Work required:
Take the material below and reproduce, word for word, only the lines from the line with "havioral Center, and Pinnacle" through the line with "and develop treatment".

---- Exercise data

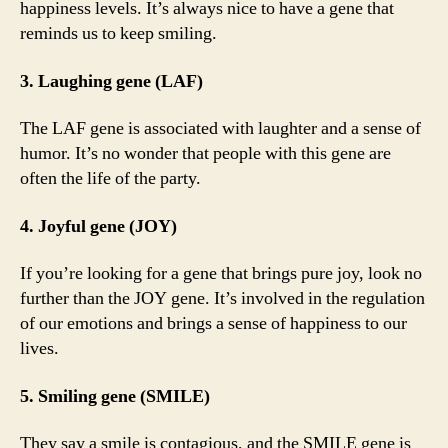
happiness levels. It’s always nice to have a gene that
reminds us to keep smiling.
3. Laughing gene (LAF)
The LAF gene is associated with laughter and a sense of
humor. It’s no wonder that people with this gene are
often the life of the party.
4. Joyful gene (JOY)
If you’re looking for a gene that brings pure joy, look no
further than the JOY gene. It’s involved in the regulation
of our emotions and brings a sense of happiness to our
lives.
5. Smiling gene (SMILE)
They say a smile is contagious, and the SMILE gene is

--------
---- Exercise data

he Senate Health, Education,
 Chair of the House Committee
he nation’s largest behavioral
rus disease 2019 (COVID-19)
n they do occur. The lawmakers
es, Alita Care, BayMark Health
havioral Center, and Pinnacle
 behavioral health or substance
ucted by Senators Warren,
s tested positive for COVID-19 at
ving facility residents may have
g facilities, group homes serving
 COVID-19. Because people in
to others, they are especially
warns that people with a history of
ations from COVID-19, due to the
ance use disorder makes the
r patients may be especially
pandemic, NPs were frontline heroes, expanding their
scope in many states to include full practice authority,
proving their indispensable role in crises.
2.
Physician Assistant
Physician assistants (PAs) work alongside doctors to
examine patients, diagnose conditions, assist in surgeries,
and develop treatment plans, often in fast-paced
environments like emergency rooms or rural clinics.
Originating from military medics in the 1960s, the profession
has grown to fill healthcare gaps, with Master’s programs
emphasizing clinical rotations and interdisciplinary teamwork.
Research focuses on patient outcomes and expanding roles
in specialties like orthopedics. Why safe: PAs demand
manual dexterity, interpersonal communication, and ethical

--------

Final answer:
havioral Center, and Pinnacle
 behavioral health or substance
ucted by Senators Warren,
s tested positive for COVID-19 at
ving facility residents may have
g facilities, group homes serving
 COVID-19. Because people in
to others, they are especially
warns that people with a history of
ations from COVID-19, due to the
ance use disorder makes the
r patients may be especially
pandemic, NPs were frontline heroes, expanding their
scope in many states to include full practice authority,
proving their indispensable role in crises.
2.
Physician Assistant
Physician assistants (PAs) work alongside doctors to
examine patients, diagnose conditions, assist in surgeries,
and develop treatment plans, often in fast-paced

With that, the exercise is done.